Problem 6 and Visualisation
This query was really challenging. The only way to calculate number of tweets per minute was to use cursor. However, I discovered that cursors in MySQL can only be used within a stored procedure. Therefore neither impala nor hive would be able to run that. As I could not figure out how to calculate number of tweets every minute I decided to run MySQL code just to generate CSV file with tweets and then plot those using Python program. I understand that we were supposed to use either impala or hive – but since I could not find a way to run this query in impala or hive I still decided to use MySQL so that I can at least apply my Python skills to plot the data.
The beauty of stored procedure is that it takes parameter which is game id – and displays the game progress for that given game. Stored procedure is called at the very end. If called directly, it sends output to screen. However, it is also possible to send the output into text file:
mysql -utraining -ptraining Assignment -e “SELECT COUNT(*) FROM vx6; SELECT MAX(tweets) FROM vx6; SELECT tweets FROM vx6 ORDER BY id;” &> OUTPUT/q6.csv
this line redirects the output into the file q6.csv under folder OUTPUT. Once that file has been created, we can call python program:
python2.7 q6.py
Program q6.py opens the text file (which is supposed to be located in the sub folder OUTPUT, and must be named q6.csv). It reads number of tweets first, then it reads the maximum value of tweets per minute. This value will be used later on to determine the vertical scale: if it is too high, graph will be going off screen. If it is too low, all values will be close to horizontal line. So I looked at the various games and came up with the following ideas: if the maximum number of tweets per minute is between 350 and 700, then leave the scale unchanged (variable scale is set to 1). If it is over 700, divide it by 2 (so variable scale is 0.5). If it is even more than that, 1500, then divide by 4 (variable scale is 0.25). If, however, maximum number of tweets is less than 350, it scales graph up by setting variable scale to 2. If it is less than 150, it multiplies all the numbers by 4. This way code can adapt to different scenarios and display nicely different games where number of tweets per minute is very different.
Visualisation turned out to be fun as I learnt Python in past a little bit. I used to draw using graphical library Turtle – and that helped a lot! Having investigated way to transfer data from query to Python programme, it was very easy to plot data points on a plane.
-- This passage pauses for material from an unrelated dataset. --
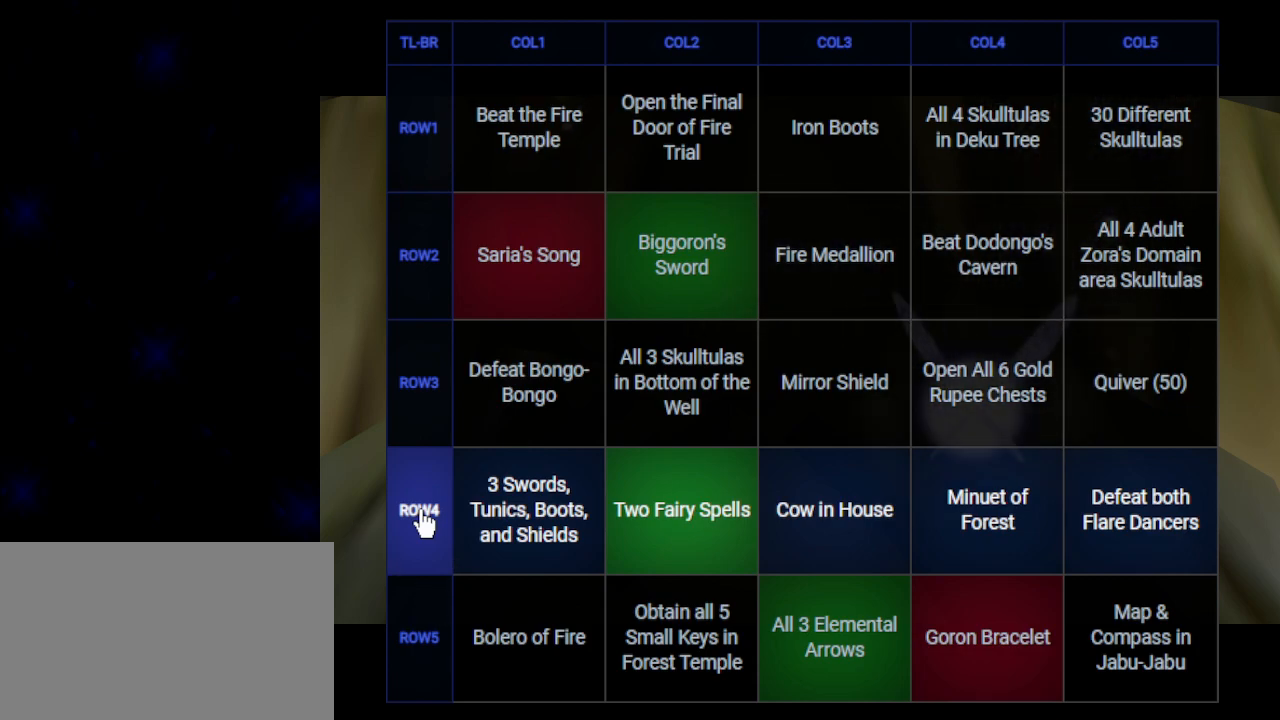
{"buttons": [], "left_stick": "center", "right_stick": "center", "events": [[33, "B", "up"], [133, "A", "down"], [167, "A", "up"], [167, "B", "down"], [267, "B", "up"], [283, "A", "down"], [350, "A", "up"]]}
Once program calculated number of tweets per minute, it then sums them up together and cross checks with the number of tweets returned in query 1. As you can see in the on-screen output, they are the same:
+——————–+
| tweets_guring_game |
+——————–+
| 63606 |
+——————–+
+———————————————————————————–+
| CROSS CHECKING |
+———————————————————————————–+
| Comparing tweets_guring_game with number of tweets for that game calculated in Q1 |
+———————————————————————————–+
+——–+
| tweets |
+——–+
| 63606 |
+——–+
Conclusion
This was fantastic assignment even though it turned out to be very challenging and much more difficult than I expected – but I truly enjoyed it. Importing data was difficult, but writing queries turned out to be even more difficult.
If I had to do it again, I would probably start working on the assignment much earlier, and would also pay more attention to labs – having revisited them while working on the assignment, I discovered that we covered absolutely all of it during labs – I wish I paid more attention to those!